As featured on p. 218 of "Bloggers on the Bus," under the name "a MyDD blogger."

Tuesday, July 28, 2009

Get It In Writing

Despite some slightly better housing news in the past few months, the threat of foreclosure still hangs over the head over a record number of Americans, and this shock to the economy still threatens recovery. One thing is clear - the modification programs attempted over the past year haven't worked at all. In fact, banks would rather foreclose than unentangle the maze of who owns the mortgage and how to legally alter the terms.

Government initiatives to stem the country's mounting foreclosures are hampered because banks and other lenders in many cases have more financial incentive to let borrowers lose their homes than to work out settlements, some economists have concluded.
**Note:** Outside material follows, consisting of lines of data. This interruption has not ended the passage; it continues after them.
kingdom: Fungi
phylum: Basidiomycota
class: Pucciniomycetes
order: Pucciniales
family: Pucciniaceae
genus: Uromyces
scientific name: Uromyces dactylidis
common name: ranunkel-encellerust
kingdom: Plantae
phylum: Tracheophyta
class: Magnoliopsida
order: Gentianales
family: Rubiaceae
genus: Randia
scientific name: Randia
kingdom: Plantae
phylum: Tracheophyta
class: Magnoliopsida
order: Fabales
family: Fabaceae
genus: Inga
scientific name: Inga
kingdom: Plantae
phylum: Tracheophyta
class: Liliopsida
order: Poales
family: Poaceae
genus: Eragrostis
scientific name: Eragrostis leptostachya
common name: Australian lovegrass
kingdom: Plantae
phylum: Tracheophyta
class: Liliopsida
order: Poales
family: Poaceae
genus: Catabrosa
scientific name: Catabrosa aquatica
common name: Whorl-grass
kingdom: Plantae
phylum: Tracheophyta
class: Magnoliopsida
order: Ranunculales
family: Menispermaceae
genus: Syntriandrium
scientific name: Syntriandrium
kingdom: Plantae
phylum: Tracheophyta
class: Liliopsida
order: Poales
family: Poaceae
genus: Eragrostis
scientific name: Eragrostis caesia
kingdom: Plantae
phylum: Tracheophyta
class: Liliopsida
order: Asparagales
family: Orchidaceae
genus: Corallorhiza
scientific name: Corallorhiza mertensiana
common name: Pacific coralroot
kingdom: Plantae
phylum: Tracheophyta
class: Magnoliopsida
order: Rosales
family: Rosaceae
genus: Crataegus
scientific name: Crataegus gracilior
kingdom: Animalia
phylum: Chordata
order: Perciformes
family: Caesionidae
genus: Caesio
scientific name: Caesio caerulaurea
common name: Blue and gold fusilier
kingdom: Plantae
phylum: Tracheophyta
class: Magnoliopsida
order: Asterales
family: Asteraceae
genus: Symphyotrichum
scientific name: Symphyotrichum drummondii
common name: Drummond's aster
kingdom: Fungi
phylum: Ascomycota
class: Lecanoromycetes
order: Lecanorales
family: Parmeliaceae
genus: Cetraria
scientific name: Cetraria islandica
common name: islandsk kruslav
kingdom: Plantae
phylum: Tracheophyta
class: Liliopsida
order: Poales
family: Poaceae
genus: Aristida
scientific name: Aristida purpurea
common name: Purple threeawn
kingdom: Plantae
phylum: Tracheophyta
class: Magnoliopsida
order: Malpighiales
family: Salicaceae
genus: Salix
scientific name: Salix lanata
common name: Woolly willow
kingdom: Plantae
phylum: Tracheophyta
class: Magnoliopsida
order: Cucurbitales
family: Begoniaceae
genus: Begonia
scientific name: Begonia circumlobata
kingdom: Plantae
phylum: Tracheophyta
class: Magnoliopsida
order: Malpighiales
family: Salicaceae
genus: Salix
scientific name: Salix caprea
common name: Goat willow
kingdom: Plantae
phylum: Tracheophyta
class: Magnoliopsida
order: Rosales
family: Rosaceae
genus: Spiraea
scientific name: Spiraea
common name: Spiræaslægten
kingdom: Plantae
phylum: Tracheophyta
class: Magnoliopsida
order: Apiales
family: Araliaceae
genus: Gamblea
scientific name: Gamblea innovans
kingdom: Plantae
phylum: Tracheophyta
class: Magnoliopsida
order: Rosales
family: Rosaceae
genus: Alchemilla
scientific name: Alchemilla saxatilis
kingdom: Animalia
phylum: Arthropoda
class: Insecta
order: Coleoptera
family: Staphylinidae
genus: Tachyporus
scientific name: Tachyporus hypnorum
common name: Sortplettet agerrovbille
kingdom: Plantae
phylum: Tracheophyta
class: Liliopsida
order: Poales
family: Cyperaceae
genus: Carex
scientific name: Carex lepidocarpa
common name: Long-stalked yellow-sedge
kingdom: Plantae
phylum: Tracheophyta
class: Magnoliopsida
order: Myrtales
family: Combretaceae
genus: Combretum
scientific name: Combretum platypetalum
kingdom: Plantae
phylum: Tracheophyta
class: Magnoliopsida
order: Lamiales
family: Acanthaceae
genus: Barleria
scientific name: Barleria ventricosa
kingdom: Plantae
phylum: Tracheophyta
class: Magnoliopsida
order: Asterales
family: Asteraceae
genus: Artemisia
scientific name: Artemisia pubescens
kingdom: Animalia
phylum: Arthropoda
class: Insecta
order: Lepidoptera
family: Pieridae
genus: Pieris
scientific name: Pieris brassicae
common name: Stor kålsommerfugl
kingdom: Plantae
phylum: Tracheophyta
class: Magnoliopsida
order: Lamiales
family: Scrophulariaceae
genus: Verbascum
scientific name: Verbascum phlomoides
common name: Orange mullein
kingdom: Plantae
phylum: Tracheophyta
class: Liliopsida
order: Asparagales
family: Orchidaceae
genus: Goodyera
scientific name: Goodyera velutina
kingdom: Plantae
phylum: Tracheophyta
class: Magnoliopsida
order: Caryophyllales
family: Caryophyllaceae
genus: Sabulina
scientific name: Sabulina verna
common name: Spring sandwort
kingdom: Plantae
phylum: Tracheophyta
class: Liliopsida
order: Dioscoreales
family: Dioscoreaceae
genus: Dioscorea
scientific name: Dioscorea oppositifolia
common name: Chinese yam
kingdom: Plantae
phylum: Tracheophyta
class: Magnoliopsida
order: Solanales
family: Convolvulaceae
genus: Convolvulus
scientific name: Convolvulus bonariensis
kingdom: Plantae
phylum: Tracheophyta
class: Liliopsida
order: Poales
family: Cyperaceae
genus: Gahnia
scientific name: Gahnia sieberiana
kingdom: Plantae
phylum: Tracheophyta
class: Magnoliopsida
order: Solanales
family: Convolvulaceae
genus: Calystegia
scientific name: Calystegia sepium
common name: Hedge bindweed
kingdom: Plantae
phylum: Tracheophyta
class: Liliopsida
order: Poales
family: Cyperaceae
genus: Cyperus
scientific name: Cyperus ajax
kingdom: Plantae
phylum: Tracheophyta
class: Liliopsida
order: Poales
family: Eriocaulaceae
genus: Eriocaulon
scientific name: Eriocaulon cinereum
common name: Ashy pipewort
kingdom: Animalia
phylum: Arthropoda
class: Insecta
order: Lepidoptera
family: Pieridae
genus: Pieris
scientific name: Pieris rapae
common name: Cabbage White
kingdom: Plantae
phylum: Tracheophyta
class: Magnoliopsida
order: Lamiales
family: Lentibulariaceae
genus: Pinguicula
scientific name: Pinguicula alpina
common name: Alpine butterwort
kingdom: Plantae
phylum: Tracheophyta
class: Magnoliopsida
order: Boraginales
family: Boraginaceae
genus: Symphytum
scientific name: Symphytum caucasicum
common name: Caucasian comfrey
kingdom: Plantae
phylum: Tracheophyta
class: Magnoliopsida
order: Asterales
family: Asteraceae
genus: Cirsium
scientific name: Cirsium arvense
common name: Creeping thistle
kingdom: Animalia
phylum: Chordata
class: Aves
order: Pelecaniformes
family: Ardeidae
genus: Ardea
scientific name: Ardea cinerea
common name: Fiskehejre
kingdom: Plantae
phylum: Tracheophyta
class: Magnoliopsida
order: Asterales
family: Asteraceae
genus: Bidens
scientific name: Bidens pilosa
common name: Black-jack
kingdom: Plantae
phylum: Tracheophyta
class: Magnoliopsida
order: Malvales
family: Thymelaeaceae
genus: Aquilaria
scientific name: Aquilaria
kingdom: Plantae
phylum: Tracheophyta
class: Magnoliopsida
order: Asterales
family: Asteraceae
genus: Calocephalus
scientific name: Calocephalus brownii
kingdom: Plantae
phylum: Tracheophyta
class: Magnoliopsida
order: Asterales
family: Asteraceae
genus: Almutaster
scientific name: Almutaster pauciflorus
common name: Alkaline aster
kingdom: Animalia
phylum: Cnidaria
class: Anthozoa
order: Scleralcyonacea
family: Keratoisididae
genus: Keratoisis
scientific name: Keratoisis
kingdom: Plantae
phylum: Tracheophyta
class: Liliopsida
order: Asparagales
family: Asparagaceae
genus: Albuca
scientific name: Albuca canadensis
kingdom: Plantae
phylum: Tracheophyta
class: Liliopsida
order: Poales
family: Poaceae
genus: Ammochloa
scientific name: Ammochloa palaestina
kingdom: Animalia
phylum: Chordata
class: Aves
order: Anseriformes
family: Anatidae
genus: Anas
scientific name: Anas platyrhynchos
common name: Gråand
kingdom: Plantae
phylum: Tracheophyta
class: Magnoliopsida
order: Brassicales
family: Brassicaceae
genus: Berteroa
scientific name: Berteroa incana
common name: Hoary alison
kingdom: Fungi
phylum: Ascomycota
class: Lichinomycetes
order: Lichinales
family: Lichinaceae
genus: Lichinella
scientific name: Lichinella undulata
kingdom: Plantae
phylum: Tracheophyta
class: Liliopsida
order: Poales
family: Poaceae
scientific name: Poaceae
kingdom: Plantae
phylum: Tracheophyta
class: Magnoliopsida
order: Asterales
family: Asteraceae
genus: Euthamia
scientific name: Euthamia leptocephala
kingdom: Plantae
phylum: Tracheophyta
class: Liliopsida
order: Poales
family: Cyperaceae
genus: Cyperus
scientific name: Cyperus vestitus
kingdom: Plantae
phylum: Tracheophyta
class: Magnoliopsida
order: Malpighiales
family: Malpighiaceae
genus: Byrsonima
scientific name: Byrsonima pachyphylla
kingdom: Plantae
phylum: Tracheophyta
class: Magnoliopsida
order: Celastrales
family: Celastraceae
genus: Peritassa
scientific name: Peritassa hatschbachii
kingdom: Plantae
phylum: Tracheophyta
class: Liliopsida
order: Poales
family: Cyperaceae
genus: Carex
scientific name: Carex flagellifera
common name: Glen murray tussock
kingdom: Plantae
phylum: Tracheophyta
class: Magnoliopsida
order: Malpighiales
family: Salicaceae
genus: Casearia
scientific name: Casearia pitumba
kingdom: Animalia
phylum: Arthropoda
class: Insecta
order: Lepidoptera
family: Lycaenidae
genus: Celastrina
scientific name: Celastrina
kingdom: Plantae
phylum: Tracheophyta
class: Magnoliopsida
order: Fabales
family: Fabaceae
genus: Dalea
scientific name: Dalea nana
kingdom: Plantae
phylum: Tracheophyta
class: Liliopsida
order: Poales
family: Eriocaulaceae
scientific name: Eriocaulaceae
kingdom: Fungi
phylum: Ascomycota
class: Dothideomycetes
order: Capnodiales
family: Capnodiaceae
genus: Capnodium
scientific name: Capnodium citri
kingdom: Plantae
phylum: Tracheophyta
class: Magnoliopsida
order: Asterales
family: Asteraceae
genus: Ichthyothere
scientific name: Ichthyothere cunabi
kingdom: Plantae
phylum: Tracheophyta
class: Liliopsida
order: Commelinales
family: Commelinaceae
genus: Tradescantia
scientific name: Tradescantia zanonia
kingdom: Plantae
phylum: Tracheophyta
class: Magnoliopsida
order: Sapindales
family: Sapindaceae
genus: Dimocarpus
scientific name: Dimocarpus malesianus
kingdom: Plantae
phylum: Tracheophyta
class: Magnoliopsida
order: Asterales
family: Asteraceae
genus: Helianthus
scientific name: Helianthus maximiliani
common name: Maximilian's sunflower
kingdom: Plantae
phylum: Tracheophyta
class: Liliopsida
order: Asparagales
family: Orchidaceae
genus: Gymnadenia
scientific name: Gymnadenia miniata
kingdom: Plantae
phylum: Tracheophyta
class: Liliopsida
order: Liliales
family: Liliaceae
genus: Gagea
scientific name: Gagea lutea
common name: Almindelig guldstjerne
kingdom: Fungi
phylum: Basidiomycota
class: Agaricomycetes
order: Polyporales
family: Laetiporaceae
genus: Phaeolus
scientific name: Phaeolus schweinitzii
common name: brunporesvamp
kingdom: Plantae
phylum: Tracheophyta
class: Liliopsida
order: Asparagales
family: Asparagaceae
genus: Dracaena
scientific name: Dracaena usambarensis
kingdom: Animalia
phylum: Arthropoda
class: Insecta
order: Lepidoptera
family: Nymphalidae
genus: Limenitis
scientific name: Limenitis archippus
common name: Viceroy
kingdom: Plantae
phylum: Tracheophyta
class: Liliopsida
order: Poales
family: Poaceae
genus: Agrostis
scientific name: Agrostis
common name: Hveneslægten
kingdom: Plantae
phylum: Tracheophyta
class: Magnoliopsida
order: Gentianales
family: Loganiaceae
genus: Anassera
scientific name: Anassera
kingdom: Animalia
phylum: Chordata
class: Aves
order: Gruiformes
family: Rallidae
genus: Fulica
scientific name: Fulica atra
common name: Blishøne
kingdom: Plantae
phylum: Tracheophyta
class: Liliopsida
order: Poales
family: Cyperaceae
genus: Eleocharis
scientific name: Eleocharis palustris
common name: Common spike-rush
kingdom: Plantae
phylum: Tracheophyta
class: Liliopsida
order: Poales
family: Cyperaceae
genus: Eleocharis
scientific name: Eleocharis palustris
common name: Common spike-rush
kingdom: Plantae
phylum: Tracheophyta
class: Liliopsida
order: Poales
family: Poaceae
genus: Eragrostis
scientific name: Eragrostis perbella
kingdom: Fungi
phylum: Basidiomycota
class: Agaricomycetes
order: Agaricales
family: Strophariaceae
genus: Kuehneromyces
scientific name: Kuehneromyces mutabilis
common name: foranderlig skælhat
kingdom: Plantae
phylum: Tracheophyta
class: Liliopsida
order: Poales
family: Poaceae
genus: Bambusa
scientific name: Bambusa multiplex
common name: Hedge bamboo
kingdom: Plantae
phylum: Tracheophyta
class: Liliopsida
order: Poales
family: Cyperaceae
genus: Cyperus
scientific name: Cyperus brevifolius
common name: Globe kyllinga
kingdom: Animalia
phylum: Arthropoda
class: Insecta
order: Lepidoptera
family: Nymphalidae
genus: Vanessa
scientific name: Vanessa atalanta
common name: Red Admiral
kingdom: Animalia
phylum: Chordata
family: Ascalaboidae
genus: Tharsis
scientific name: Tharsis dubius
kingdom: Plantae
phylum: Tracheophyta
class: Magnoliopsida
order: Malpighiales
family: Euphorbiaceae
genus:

Policymakers often say it's a good deal for lenders to cut borrowers a break on mortgage payments to keep them in their homes. But, according to researchers and industry experts, foreclosing can be more profitable.

The problem is that modifying mortgages is profitable to banks for only one set of distressed borrowers, while lenders are actually dealing with three very different types. Modification makes economic sense for a bank or other lender only if the borrower can't sustain payments without it yet will be able to keep up with new, more modest terms.

A second set are those who are likely to fall behind on their payments again even after receiving a modified loan and are likely to lose their homes one way or another. Lenders don't want to help these borrowers because waiting to foreclose can be costly.

Finally, there are those delinquent borrowers who can somehow, even at great sacrifice, catch up without a modification. Lenders have little financial incentive to help them.

Because it's in the banks' economic self-interest to foreclose, the plans brought forth by the government to avert foreclosures haven't had much of an effect. Banks are using all sorts of tricks and schemes, to delay modification almost endlessly and raise questions about who qualifies. So today, the President met with mortgage lenders and struck yet another handshake deal.

The Obama administration, scrambling to get its main housing initiative on track, extracted a pledge from 25 mortgage company executives to improve their efforts to assist borrowers in danger of foreclosure.

In an all-day series of meetings Tuesday at the Treasury Department, government officials reached a verbal agreement with the executives for a new goal of about 500,000 loan modifications by Nov. 1 and stressed the program's urgency.

The sessions came amid concerns that the Obama administration will fall far short of its original goal of helping up to 3 million to 4 million troubled borrowers with modified loans.

The bottom line is that voluntary deals with the lending industry or practically any company in finance will not work. They've been deliberately dragging their feet on offering modified loans because they have every incentive not to do it. I don't know how many different housing bills you can enact without teeth and expect some different result. The Administration is acting like they have no authority on this front. And until they demand formal agreements instead of assurances, they'll be trampled upon over and over again.